Guaidó come sappiamo da Gennaio si è dichiarato presidente ad interim dichiarando di avere il 90% dei consensi venezueliani.
Le ultime crisi idriche nel paese hanno colpito ospedali, scuole ed in generale tutti i servizi pubblici.
“Vi sono proteste in più di 20 distretti della capitale ed in tutto il paese. Il popolo rivendica la riattivazione dei servizi e soprattutto chiede che Maduro se ne vada.”
D’altro canto Maduro afferma che la crisi sia stata provocata proprio dagli alleati di Guaidó.
La situazione sembra attualmente in stallo in quanto secondo Guaidó il supporto dell’esercito è il vero ago della bilancia.

Le accuse riguardano anche l’intervento dell’esercito russo nel paese, viste come “una provocazione di Maduro, per dimostrare un potere che non ha. “Intanto Sabato la Croce rossa ha fatto presente che in due settimane cominceranno a distribuire aiuti umanitari nel paese. A Febbraio convogli provenienti dagli USA erano stati fermati.

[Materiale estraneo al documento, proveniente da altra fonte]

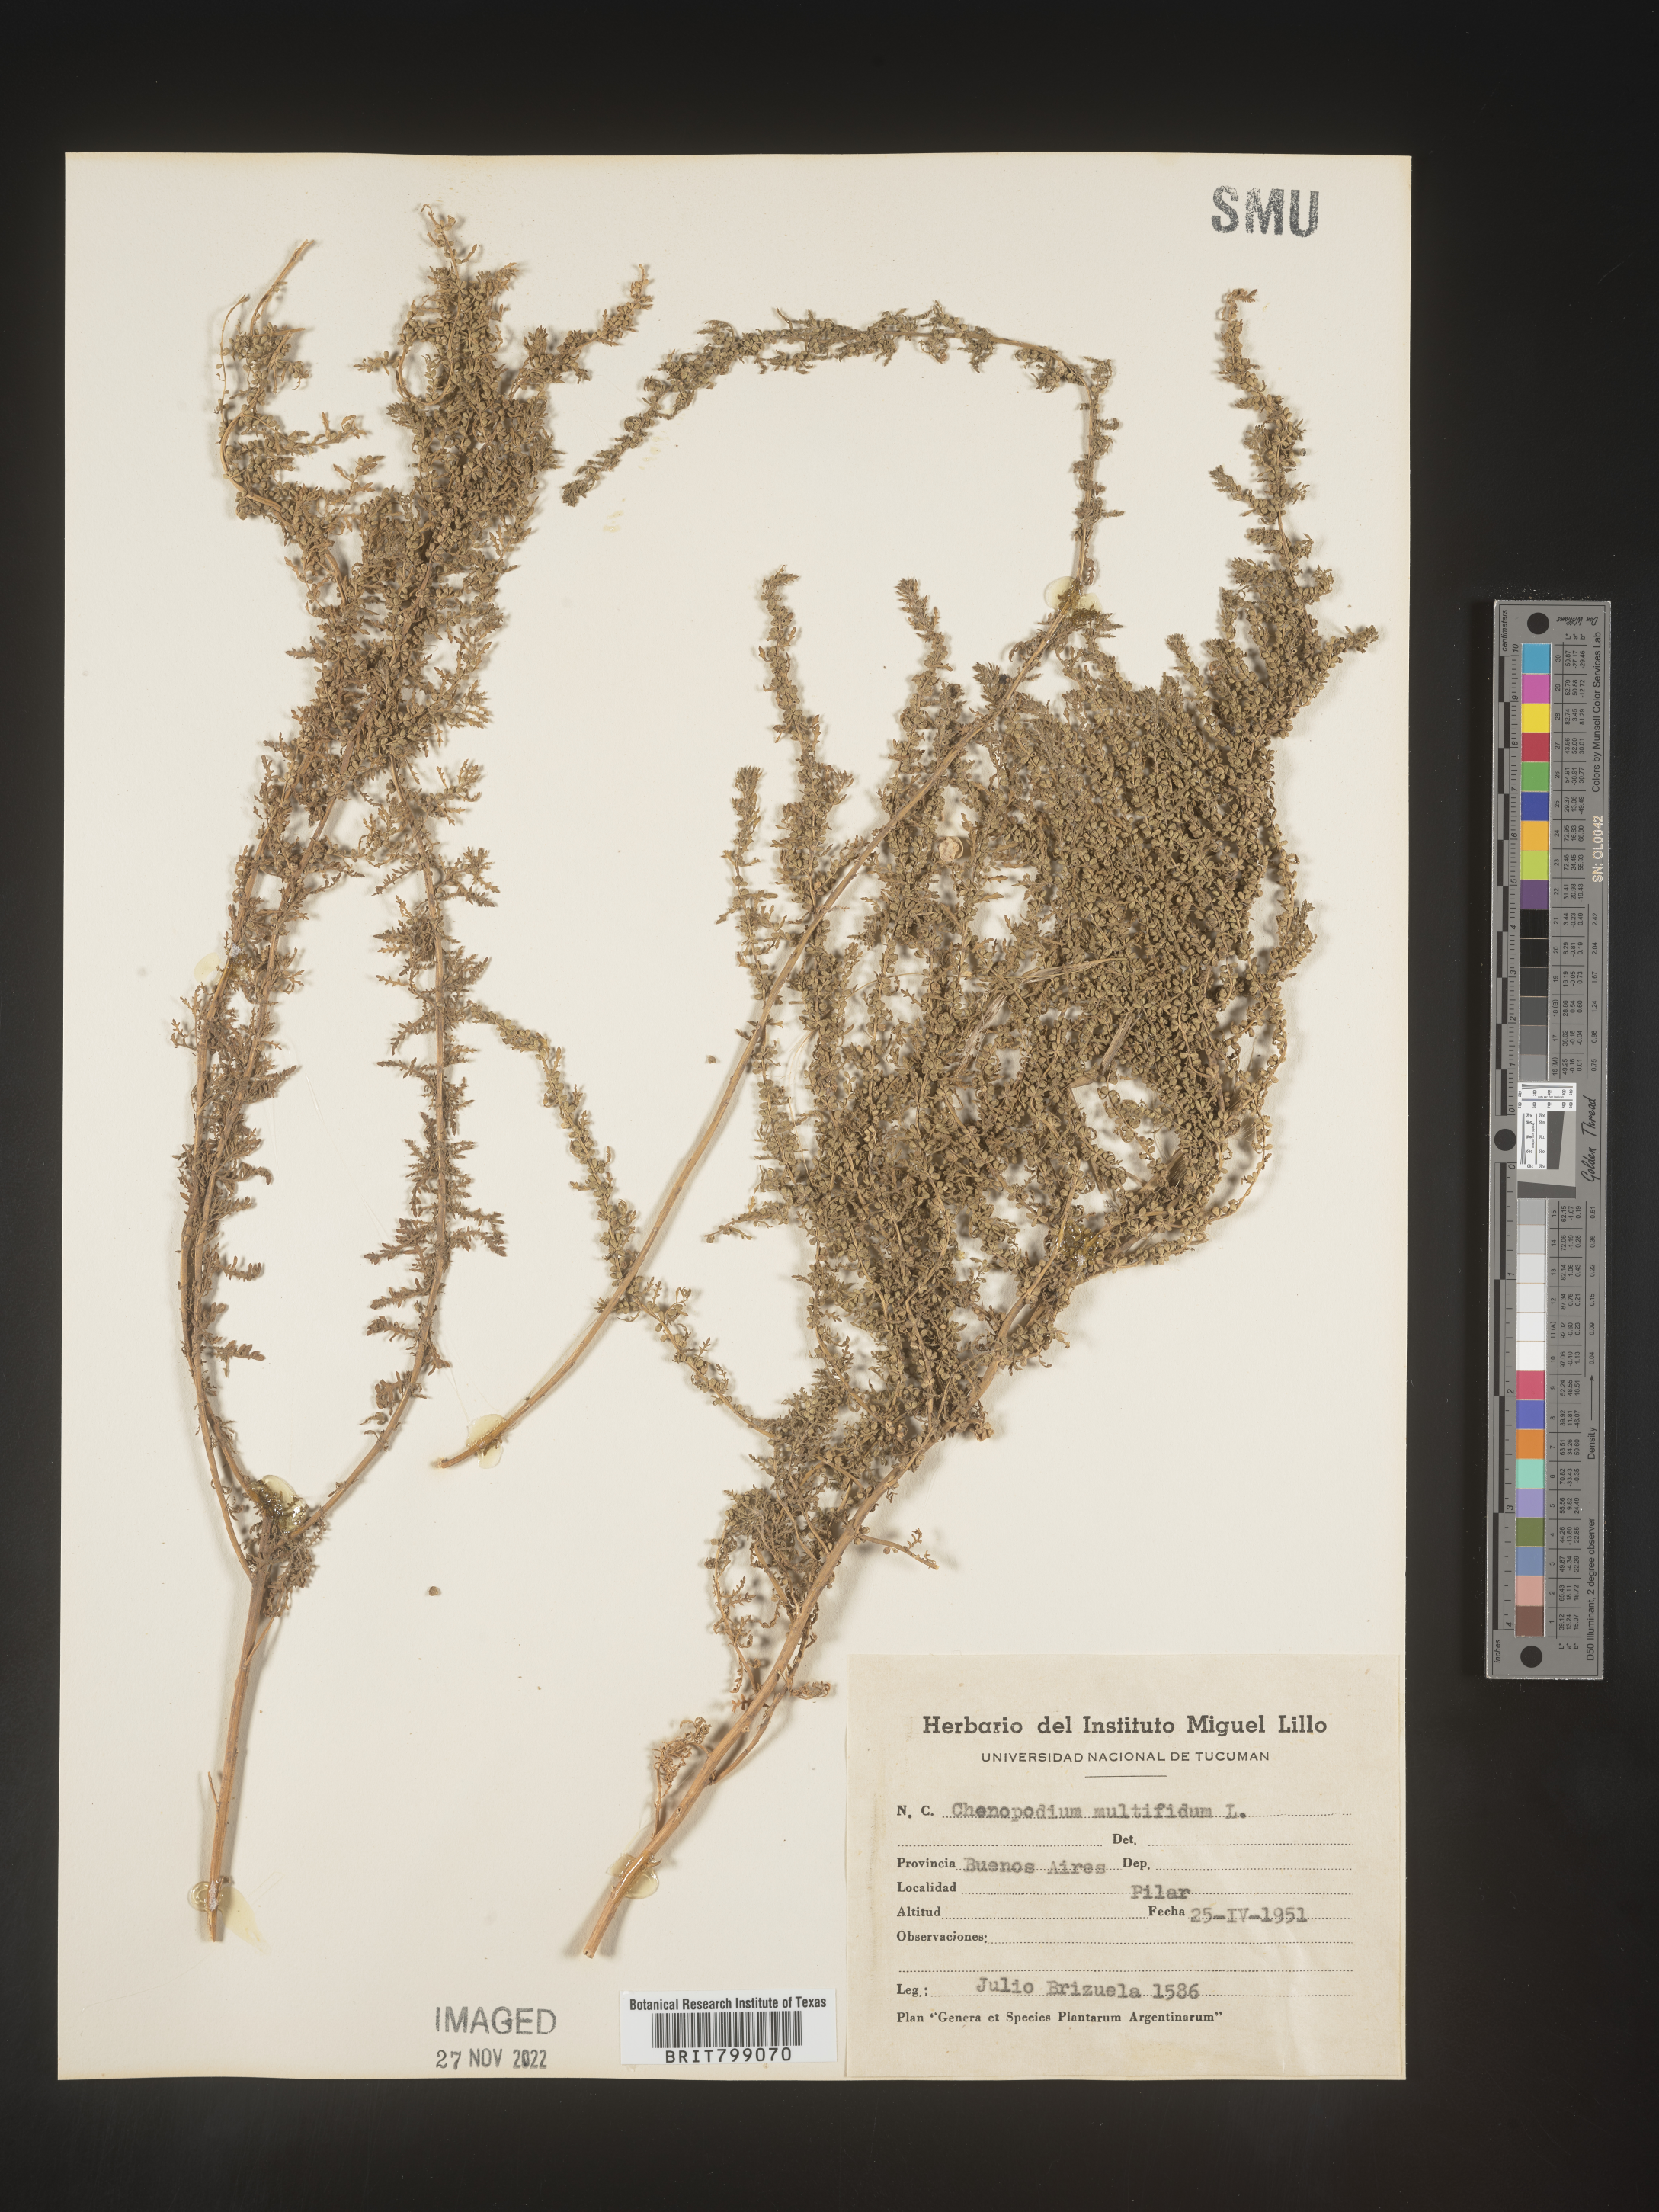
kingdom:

Maduro, ricordiamo, è presidente dal 2013 dopo aver vinto le elezioni indette alla morte del suo predecessore Chavez. Nel 2018 è stato riconfermato in delle elezioni dichiarate pilotate dalla comunità internazionale.
Il Venezuela intanto sta affrontando un’inflazione all’800000% insieme all’emigrazione di 3 milioni di cittadini.
Attualmente Maduro ha un consistente supporto russo e Mosca sta vendendo armi e prestando denaro a Caracas.
Guaidó invece è riconosciuto da USA e da gran parte degli stati europei.